Some things can’t be told. The consequences would be unbearable, or so it seems to the one who would have to do the telling.
So they stay hidden. Over and dead if you’re lucky; festering if you’re not. And sometimes, even when you’ve kept your silence (Penn State comes to mind), they have a way of breaking through.
These unspeakable, seamy pockets of life are the driving force in “Trouble,” an exhibit of small-scale, big-impact prints and paintings by Nicholas Sistler that opens Friday at Tony Fitzpatrick’s Firecat Projects. The 30 pieces in the show are built around images from the pornography collection of the Kinsey Institute.
The photographs, rendered by Sistler in the paintings and incorporated digitally in the prints, are mostly stiletto-and-garter-belt fantasies from the first half of the 20th century. He drops them into cartoonish but sinister interiors, viewed from a perspective so close to the ground it could belong to a fallen adult, but is more likely that of a child. There’s a range of content, including the dreamy eroticism of Reverie, which juxtaposes images of two aroused but isolated adults, but the most common theme is bondage: the occasional man, but mostly women, trussed and subjugated.

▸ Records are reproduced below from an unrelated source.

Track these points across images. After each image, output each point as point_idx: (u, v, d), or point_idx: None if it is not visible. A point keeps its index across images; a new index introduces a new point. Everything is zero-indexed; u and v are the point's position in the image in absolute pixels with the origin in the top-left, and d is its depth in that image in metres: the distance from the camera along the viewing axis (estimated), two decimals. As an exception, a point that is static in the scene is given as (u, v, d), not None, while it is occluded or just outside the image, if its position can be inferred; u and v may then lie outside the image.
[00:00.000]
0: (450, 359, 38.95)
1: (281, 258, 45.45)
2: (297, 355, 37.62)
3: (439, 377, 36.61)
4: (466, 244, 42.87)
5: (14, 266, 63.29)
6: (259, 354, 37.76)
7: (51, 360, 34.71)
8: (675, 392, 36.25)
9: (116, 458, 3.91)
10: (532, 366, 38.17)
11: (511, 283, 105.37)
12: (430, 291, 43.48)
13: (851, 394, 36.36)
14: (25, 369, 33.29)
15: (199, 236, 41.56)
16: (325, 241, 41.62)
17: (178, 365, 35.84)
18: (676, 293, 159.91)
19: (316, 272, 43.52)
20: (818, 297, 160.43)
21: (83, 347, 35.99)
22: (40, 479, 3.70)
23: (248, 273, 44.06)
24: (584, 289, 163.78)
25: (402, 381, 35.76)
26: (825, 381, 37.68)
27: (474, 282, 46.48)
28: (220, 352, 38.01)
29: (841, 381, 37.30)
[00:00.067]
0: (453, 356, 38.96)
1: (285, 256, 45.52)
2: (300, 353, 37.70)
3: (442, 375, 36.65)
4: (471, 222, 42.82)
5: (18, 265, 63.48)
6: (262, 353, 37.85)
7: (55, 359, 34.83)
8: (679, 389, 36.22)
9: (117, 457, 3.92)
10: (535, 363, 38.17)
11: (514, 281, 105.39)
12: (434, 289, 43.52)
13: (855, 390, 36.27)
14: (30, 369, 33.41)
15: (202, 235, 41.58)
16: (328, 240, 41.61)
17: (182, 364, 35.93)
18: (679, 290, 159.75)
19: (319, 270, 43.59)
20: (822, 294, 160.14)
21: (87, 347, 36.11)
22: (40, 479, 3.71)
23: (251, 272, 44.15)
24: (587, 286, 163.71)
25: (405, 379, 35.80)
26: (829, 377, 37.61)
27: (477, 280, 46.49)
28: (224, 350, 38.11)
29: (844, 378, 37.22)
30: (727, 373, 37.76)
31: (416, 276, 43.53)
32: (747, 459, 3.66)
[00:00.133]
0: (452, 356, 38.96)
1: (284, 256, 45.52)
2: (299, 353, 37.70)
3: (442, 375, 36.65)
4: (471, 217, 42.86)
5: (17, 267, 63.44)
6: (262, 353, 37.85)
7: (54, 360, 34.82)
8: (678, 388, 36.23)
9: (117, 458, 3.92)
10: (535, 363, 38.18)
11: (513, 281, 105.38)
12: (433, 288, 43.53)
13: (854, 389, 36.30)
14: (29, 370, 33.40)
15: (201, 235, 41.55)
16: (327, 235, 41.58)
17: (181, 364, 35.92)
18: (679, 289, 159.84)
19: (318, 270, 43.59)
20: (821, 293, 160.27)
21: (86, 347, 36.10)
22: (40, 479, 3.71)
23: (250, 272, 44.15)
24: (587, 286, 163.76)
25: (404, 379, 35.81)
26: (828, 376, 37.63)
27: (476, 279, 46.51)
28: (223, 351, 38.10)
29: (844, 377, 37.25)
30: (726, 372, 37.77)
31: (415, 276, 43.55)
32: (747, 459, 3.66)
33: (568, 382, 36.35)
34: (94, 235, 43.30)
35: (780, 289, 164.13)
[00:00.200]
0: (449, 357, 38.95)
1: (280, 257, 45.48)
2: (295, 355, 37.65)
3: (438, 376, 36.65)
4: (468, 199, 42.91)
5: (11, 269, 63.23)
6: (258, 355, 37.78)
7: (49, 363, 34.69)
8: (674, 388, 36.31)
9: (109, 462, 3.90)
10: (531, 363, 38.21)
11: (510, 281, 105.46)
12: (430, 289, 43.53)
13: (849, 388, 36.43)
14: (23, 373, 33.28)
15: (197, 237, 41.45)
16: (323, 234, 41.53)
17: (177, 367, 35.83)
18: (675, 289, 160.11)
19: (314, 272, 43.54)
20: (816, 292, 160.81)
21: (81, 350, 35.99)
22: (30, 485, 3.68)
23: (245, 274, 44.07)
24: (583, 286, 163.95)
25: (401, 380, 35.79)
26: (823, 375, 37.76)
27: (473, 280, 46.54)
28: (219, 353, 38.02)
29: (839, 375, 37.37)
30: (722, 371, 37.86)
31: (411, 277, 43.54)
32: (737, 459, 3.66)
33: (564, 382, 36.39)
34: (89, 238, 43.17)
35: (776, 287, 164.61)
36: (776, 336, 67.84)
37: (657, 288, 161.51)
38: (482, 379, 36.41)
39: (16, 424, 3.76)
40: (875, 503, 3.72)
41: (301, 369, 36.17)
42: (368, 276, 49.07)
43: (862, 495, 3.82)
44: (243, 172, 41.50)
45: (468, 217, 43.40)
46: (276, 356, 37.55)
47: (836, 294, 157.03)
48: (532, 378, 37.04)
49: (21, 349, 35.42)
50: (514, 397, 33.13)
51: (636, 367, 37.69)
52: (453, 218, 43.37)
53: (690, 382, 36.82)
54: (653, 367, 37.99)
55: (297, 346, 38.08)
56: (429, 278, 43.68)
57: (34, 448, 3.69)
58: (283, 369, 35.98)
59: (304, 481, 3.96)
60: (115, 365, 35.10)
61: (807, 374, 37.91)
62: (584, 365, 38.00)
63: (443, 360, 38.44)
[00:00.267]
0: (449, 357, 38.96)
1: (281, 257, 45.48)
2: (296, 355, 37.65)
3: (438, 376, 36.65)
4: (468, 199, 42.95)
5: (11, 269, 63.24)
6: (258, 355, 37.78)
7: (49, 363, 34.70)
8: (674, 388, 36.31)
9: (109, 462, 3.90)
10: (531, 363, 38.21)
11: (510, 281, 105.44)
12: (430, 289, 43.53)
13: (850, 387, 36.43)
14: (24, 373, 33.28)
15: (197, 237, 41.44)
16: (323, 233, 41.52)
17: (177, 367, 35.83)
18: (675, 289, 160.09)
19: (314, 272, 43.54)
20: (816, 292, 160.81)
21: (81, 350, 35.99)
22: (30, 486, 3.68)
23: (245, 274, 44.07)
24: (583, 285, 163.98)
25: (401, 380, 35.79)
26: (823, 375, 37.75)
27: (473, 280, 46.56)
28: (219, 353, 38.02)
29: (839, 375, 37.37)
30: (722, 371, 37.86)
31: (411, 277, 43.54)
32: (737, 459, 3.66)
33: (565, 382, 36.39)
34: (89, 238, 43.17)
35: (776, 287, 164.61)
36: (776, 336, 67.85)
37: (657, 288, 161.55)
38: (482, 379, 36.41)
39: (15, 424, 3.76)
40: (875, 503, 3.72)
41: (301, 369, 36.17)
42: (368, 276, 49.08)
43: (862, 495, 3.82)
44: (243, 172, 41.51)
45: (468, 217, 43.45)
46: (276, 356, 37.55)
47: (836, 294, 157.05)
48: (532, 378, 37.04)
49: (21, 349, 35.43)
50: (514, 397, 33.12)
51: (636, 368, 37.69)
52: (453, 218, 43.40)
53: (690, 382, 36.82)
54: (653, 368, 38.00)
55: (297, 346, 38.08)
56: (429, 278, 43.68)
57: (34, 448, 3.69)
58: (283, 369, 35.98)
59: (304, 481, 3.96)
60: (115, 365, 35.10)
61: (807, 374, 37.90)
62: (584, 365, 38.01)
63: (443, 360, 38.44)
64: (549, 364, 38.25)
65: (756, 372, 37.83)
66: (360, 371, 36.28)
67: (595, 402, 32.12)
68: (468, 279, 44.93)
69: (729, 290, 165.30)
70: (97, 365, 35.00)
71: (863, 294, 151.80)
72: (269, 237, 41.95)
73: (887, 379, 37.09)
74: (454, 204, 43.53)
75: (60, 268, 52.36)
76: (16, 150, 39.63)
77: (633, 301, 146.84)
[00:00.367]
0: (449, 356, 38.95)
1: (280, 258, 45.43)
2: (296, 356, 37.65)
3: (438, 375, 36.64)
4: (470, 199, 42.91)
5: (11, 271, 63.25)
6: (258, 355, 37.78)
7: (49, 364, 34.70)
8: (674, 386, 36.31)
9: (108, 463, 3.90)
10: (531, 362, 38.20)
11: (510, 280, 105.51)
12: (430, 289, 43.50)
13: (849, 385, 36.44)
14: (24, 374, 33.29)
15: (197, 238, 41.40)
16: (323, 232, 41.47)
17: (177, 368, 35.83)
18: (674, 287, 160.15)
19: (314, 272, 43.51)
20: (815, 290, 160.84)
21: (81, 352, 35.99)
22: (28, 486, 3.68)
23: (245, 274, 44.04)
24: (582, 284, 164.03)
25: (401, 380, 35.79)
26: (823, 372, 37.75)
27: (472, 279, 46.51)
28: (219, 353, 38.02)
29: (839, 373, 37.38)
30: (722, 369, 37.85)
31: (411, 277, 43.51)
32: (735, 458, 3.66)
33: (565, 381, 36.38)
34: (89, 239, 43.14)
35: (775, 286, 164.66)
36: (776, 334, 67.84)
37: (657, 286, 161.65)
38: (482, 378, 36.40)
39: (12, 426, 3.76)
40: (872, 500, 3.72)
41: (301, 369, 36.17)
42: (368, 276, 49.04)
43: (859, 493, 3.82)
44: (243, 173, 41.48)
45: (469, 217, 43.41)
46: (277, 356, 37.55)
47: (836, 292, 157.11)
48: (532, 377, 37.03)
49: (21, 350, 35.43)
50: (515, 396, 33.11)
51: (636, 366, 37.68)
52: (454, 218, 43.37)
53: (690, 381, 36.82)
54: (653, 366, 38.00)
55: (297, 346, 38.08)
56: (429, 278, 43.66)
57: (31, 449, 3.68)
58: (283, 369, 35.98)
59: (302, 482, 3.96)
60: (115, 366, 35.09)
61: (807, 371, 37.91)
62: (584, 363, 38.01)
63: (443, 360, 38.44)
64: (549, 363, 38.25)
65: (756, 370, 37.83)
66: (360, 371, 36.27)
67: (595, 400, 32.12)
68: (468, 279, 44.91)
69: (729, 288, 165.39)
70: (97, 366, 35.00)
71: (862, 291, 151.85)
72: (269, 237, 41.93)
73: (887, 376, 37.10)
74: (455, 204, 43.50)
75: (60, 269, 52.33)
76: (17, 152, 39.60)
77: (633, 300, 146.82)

Sistler says his work wasn’t always like this. The School of the Art Institute graduate and former performance artist, who now works out of his home and studio in Bucktown, was happily engrossed in something completely different a decade ago, when his art suddenly took a “drastic turn.” He’d just completed an abecedarium—an alphabet series of three-inch-square gouache paintings illustrating aspects of art, from aperture to Zoetrope. Witty and whimsical, the series was so child-friendly the Illinois Art Education Association made a poster of it. But in the last stages of this sunny and safe work, Sistler says, he’d begun to get a different set of marching orders. While he was painting bunnies and dinosaurs, he recalls his muses whispering, ever more urgently, “you must work with pornography.”
He began researching porn in 2002, looking for something beyond the “boring stuff” rampant on the Internet. In 2004 a friend put him in touch with Catherine Johnson-Roehr, curator at Indiana University’s Kinsey Institute, which has a collection of nearly 48,000 vintage photographs. Sistler says the collection, organized in 46 categories from “anus” to “zoophilia,” was mostly donated by the public. It starts with daguerreotypes and includes images that had clearly been in police custody. In two pilgrimages to Bloomington, he perused about 8,000 of them and brought home copies of 250 that he thought he could work with.

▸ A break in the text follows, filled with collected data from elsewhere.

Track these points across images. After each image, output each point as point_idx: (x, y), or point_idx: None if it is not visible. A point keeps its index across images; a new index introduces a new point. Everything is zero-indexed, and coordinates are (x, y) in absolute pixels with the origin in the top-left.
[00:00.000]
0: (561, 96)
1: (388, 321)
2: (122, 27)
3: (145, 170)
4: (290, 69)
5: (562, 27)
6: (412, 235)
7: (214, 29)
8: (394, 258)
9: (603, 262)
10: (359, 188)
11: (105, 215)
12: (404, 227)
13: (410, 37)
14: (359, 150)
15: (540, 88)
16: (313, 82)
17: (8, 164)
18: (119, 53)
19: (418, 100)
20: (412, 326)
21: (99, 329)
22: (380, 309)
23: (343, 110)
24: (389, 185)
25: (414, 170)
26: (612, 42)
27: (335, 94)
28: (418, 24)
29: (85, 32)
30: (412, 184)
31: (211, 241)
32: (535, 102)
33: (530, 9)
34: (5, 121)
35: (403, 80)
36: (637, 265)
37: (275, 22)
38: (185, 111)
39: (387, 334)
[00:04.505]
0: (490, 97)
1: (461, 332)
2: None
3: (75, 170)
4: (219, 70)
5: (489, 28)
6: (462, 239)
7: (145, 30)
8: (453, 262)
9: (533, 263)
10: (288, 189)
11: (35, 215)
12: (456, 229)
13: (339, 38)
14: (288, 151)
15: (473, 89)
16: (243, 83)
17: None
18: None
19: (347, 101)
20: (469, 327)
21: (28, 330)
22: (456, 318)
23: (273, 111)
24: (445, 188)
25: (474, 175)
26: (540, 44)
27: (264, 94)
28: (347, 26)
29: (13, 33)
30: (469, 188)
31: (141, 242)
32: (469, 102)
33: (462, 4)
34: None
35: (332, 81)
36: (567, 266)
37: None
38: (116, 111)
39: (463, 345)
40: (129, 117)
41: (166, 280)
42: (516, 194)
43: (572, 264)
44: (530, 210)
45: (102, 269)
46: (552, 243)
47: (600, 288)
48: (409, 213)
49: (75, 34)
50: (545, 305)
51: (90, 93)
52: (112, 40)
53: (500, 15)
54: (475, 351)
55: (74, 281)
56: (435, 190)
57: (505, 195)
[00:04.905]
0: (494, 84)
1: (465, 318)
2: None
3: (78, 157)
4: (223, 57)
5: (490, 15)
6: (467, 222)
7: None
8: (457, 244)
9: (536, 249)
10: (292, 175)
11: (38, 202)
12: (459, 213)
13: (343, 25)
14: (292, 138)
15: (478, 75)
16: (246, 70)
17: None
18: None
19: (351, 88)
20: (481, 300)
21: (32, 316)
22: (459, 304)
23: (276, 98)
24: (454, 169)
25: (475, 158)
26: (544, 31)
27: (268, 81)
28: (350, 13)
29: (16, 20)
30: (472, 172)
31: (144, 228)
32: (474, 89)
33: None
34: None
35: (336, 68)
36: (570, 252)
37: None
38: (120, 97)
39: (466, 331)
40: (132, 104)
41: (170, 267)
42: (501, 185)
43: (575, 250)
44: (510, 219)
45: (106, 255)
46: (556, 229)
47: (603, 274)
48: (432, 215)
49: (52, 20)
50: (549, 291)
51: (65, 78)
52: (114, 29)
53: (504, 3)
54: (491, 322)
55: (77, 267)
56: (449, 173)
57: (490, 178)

Sistler hasn’t done large-scale art since his student days. He says he cured himself of painter’s block when he picked up a two-inch-by-three-inch piece of paperboard and completed a tiny painting on it in two hours. That was in the early 1990s; now, after a series of eye surgeries, he’s working under a magnifying glass, in even more meticulous detail: his Kinsey-collection BDSM fantasies are elements in four-inch-square environments. And he says that’s the optimal size when working with images made to be used as sexual stimuli. They’re not large enough to make people uncomfortable, but—in a nifty paradox—they force the viewer to move in so close, there’s a better chance he or she will actually enter the world of the painting. And when they do, Sistler’s strategic, trapped-child vantage point makes everything in that world look ominously monumental. The power balance between viewer and image “flips,” and that’s the moment that captures what the Kinsey photos are really about.

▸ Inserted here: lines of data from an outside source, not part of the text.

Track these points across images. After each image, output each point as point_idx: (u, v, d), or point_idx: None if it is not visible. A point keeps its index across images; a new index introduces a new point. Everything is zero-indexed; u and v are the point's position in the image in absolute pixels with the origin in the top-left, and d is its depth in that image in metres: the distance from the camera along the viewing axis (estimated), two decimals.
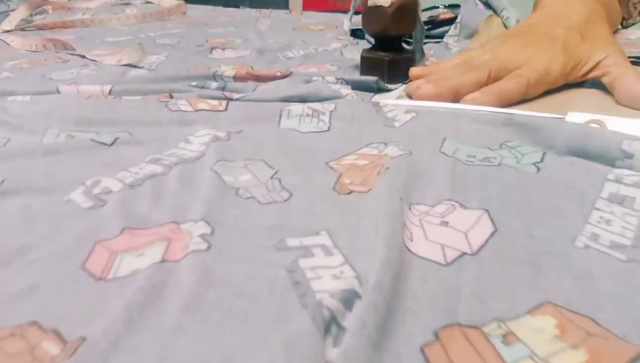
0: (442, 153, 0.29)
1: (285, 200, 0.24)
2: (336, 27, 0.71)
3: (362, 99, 0.38)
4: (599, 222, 0.22)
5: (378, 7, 0.41)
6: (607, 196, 0.24)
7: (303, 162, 0.28)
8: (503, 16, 0.57)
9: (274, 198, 0.24)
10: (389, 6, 0.41)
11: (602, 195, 0.24)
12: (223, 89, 0.39)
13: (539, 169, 0.27)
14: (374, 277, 0.18)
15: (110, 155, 0.29)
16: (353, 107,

Sistler is a master of the ironic use of color: the claustrophobic but seductive interiors in his paintings (influenced by a Hyde Park childhood with frequent visits to Colleen Moore’s Fairy Castle) are saturated in Popsicle hues: an aqua door swings back on a wall of dense blueberry, revealing a glimpse of blazing lemony stairwell. But his finely detailed black-and-white prints hold their own. Their stark palette, like the noir films that are his most obvious influence, invests them with a relentless menacing air, while the photo-polymer process used to produce them also allows for stunningly nuanced gradations. They glow. Both the Art Institute and the Block Museum have purchased boxed sets.
Which brings us to a sorry footnote: those stunning prints were a collaborative process with Sistler’s printer, Anchor Graphics, which is now facing extinction. Established 20 years ago by husband-and-wife team David Jones and Marilyn Propp, Anchor gave up its independent nonprofit status in 2006 to become a part of Columbia College, and since then has brought both members of the public and artists like Sistler to the school. But Columbia’s going through a “prioritization” process, and it’s looking increasingly like Anchor is no longer a priority. Jones says the dean, the provost, and a faculty committee have all recommended that the print shop be phased out or eliminated. When Columbia president Warrick Carter weighs in next month, Anchor’s fate could be sealed. “Right now it’s just a recommendation. We’re hanging on to that,” Jones says. “Even though my heart tells me otherwise.”